Local News

In choice between gym, streets, Raleigh teen is lost

Posted August 10, 2015 9:32 p.m. EDT
Updated August 10, 2015 10:48 p.m. EDT

Raleigh police are investigating the shooting death of 13-year-old Keyshawn Gregory Friday night in the 1400 block of Beauty Avenue.

— The Raleigh teen shot to death Friday night loved to play basketball, and at a practice session for the Swish City Basketball League on Monday, his coach said if Keyshawn Gregory had been in the gym, he might still be alive.

"He would always say, 'Coach, if I'm not in the gym, I'm going to get in trouble," coach Anthony Brown said.

According to police, Gregory was in a car with some friends on Beauty Avenue when the people in the car exchanged words with some people on the street. Someone then fired shots into the car and hit Gregory, police said.

Gregory had played for Swish City for two years before taking the summer off. Brown said they had a conversation about his goals in June.

"I told him, you can't have one foot in the streets and one foot in the gym," Brown said.

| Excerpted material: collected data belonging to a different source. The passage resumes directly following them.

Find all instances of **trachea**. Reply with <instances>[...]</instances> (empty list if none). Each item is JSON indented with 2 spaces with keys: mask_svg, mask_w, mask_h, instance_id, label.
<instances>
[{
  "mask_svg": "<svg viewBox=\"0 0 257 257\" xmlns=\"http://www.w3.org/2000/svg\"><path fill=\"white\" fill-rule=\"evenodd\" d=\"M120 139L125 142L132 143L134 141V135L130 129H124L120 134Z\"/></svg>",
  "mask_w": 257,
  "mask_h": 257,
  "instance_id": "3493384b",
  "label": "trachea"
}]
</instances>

"He called me about two weeks ago, before we were headed to Myrtle Beach to nationals, and was like, 'Coach, I'm ready to get back in the gym,'" Brown said.

Gregory never made it back.

Brown was driving some players home from practice when he got the news of Gregory's death.

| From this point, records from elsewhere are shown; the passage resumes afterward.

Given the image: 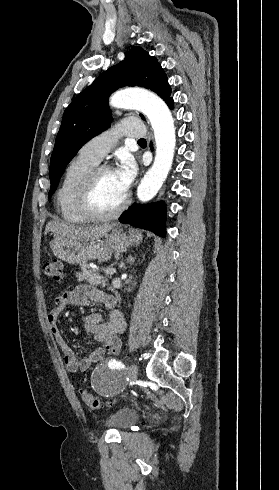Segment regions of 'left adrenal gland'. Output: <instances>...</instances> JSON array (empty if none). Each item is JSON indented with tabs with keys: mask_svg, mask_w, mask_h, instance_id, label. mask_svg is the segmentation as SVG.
<instances>
[{
	"mask_svg": "<svg viewBox=\"0 0 279 490\" xmlns=\"http://www.w3.org/2000/svg\"><path fill=\"white\" fill-rule=\"evenodd\" d=\"M128 260H129V262H131V264H134V262H135L134 258H131V256H129ZM131 264H130V266H131Z\"/></svg>",
	"mask_w": 279,
	"mask_h": 490,
	"instance_id": "obj_1",
	"label": "left adrenal gland"
}]
</instances>
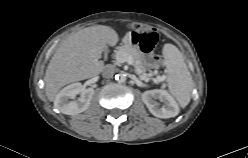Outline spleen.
I'll use <instances>...</instances> for the list:
<instances>
[{
    "mask_svg": "<svg viewBox=\"0 0 248 158\" xmlns=\"http://www.w3.org/2000/svg\"><path fill=\"white\" fill-rule=\"evenodd\" d=\"M163 56L168 75V88L178 104L184 108L191 99L193 80L184 58L178 48L172 44H165Z\"/></svg>",
    "mask_w": 248,
    "mask_h": 158,
    "instance_id": "1",
    "label": "spleen"
}]
</instances>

"The kids who were still in the van were devastated. We were all just messed up when we got that call," he said.

Raleigh police arrested three men, also teens, in connection with Gregory's death.

Malik Armein Jones, 19, of 601 Peach Road in Raleigh, faces a single charge of murder and two counts of attempted murder. Both Jamal Christopher Howie, 19, and Jonathan Dejesus Chavez, 18, are charged with being an accessory after the fact to murder.

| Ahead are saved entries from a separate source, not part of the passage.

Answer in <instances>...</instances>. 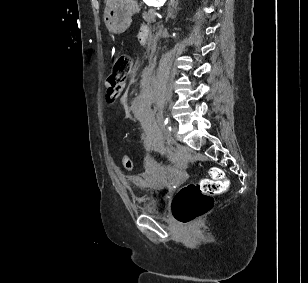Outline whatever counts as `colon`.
<instances>
[{
  "label": "colon",
  "mask_w": 308,
  "mask_h": 283,
  "mask_svg": "<svg viewBox=\"0 0 308 283\" xmlns=\"http://www.w3.org/2000/svg\"><path fill=\"white\" fill-rule=\"evenodd\" d=\"M132 68V59L128 54H117L113 58L111 73L107 81L113 86L124 83ZM123 166L130 170L133 162L129 156L122 158ZM210 177L198 183L188 184L175 195L172 203L173 215L182 224H189L210 211L214 206V197L225 193L229 181L219 168H212Z\"/></svg>",
  "instance_id": "obj_1"
}]
</instances>
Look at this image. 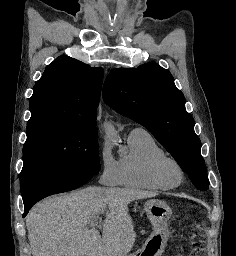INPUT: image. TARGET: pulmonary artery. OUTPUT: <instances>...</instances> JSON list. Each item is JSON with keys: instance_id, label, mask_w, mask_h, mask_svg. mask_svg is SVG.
<instances>
[{"instance_id": "e3ab8cb5", "label": "pulmonary artery", "mask_w": 236, "mask_h": 256, "mask_svg": "<svg viewBox=\"0 0 236 256\" xmlns=\"http://www.w3.org/2000/svg\"><path fill=\"white\" fill-rule=\"evenodd\" d=\"M139 128H132V129H130V133H132V132H134V131H136V130H138Z\"/></svg>"}]
</instances>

At Haven House, non-profit whose goal is to support at-risk youth, Patricia Cardoso said the age of the victim and the suspects is saddening but not a surprise. Haven House is seeing children as young as 7 and 9 years old who are at risk, she said.

One key, she said, is keeping kids busy with productive activities, like Gregory's basketball team.

"I feel like 'Shawn was one of those kids who I felt was really using the program to his benefit," Brown said.